A woman is reunited with her son, whilst a battle between good and evil is played out on a global scale, one which has frightening and far-reaching consequences, not only for the mother and son, but for all humanity.
It'd be hard to make a sequel that worked but Levin manages, the guy's a great author with a strangely serious themed style. His wording is short and to the point, being slow and psychological but never without action or importance of some sort. Told all through Rosemary's POV again, the reader is left in the air as to what is really going on with the son Andy. Is he really bad as the devil's son should be? Or are his words convincing and he's turned in the right direction as he's said?

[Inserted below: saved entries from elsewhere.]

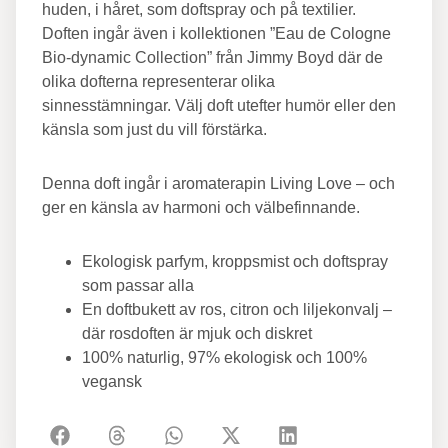
huden, i håret, som doftspray och på textilier.
Doften ingår även i kollektionen ”Eau de Cologne
Bio-dynamic Collection” från Jimmy Boyd där de
olika dofterna representerar olika
sinnesstämningar. Välj doft utefter humör eller den
känsla som just du vill förstärka.
Denna doft ingår i aromaterapin Living Love – och
ger en känsla av harmoni och välbefinnande.
Ekologisk parfym, kroppsmist och doftspray
som passar alla
En doftbukett av ros, citron och liljekonvalj –
där rosdoften är mjuk och diskret
100% naturlig, 97% ekologisk och 100%
vegansk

Rosemary herself is grating. You would think she'd be more remorseful for longer on how she lost 28 years of her life, but perhaps Levin just wants to keep it action-filled and not dwell on the past. Still I would have liked to see her reflect more, and I couldn't held find it odd how quickly she became wrapped up with not only Joe, but with the whole Andy campaign and welcoming arms with the public. It's obvious she'd want to be proud and supportive of her offspring, but with her former life having so little to do with the general public, didn't she accept the spotlight a bit too easily? Her character, from it's clothing and strangely lighthearted manner, was certainly eccentric. She irritated me with latching on to things too simply and felt unreal.
Andy himself was a fascinating characterization, not only because you didn't know what to think of him, but he was charismatic in his own way, and strangely appealing with his incestuous cravings. Or else I'm just that twisted.

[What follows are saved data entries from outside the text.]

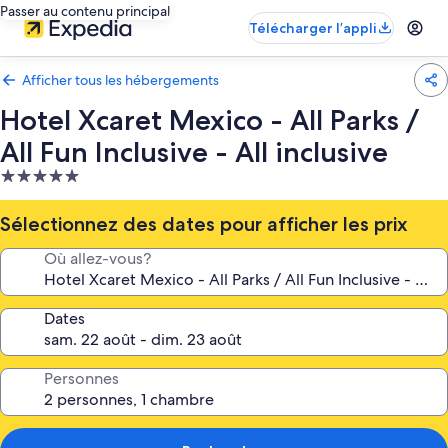
Passer au contenu principal
Télécharger l’appli
Afficher tous les hébergements
Hotel Xcaret Mexico - All Parks /
All Fun Inclusive - All inclusive
Hébergement
5.0 étoiles
Sélectionnez des dates pour afficher les prix
Où allez-vous?
Dates
Personnes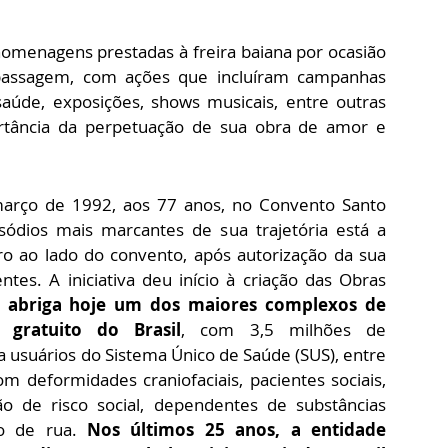
homenagens prestadas à freira baiana por ocasi
ão
passagem, com ações que incluíram campanhas
saúde, exposições, shows musicais, entre outras
portância da perpetuação de sua obra de amor e
março de 1992, aos 77 anos, no Convento Santo
sódios mais marcantes de sua trajetória está a
o ao lado do convento, após autorização da sua
tes. A iniciativa deu início à criação das Obras
ue abriga hoje um dos maiores complexos de
gratuito do Brasil
, com 3,5 milhões de
 usuários do Sistema Único de Saúde (SUS), entre
m deformidades craniofaciais, pacientes sociais,
ão de risco social, dependentes de substâncias
o de rua.
Nos últimos 25 anos, a entidade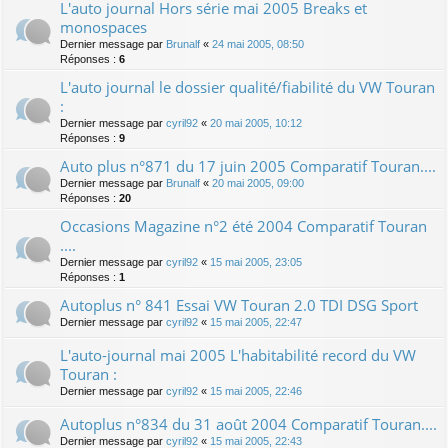
L'auto journal Hors série mai 2005 Breaks et
monospaces
Dernier message par
Brunalf
«
24 mai 2005, 08:50
Réponses :
6
L'auto journal le dossier qualité/fiabilité du VW Touran
:
Dernier message par
cyril92
«
20 mai 2005, 10:12
Réponses :
9
Auto plus n°871 du 17 juin 2005 Comparatif Touran....
Dernier message par
Brunalf
«
20 mai 2005, 09:00
Réponses :
20
Occasions Magazine n°2 été 2004 Comparatif Touran
....
Dernier message par
cyril92
«
15 mai 2005, 23:05
Réponses :
1
Autoplus n° 841 Essai VW Touran 2.0 TDI DSG Sport
Dernier message par
cyril92
«
15 mai 2005, 22:47
L'auto-journal mai 2005 L'habitabilité record du VW
Touran :
Dernier message par
cyril92
«
15 mai 2005, 22:46
Autoplus n°834 du 31 août 2004 Comparatif Touran....
Dernier message par
cyril92
«
15 mai 2005, 22:43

Either way, the two together were interesting to read about, even if at times they didn't make a whole lot of sense. In the beginning I was hooked with the unsettling opening, carried along speedily through the juicy middle to find my questions answered, but let down harshly at the ending. I've seen debates between readers on there perhaps being a cop-out of sorts to wrap the story up. I'm not sure on that, but I didn't like the last pages either way. I didn't like the ending at all, wishing it had remained Andy as the focal point. Some parts of the ending weren't surprising, such as the candles, but other parts I didn't expect (which were, ironically, the parts I didn't like)

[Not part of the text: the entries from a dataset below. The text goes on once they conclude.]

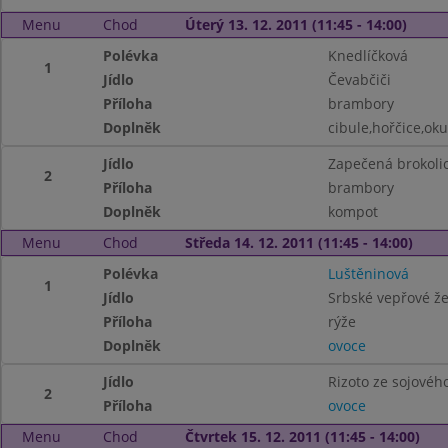
Menu
Chod
Úterý 13. 12. 2011 (11:45 - 14:00)
Polévka
Knedlíčková
1
Jídlo
Čevabčiči
Příloha
brambory
Doplněk
cibule,hořčice,ok
Jídlo
Zapečená brokoli
2
Příloha
brambory
Doplněk
kompot
Menu
Chod
Středa 14. 12. 2011 (11:45 - 14:00)
Polévka
Luštěninová
1
Jídlo
Srbské vepřové že
Příloha
rýže
Doplněk
ovoce
Jídlo
Rizoto ze sojovéh
2
Příloha
ovoce
Menu
Chod
Čtvrtek 15. 12. 2011 (11:45 - 14:00)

I also wondered what happened to Guy. It would have been nice to have known for a wrap-up of sorts. I wouldn't say the book makes 100% sense either, but it remains a fun, if not frilly and slightly silly, guilty pleasure sort of read. If you're a big fan of the film or original book, you may end up enjoying this one. The story isn't the best, but there's something about the characters that glues you to the pages. The ending is sadly weaker, but upon a re-read I get it more than before.
BTW, I don't see the end saying it was a dream at all. To me it was clearly not and I think some are misinterpreting.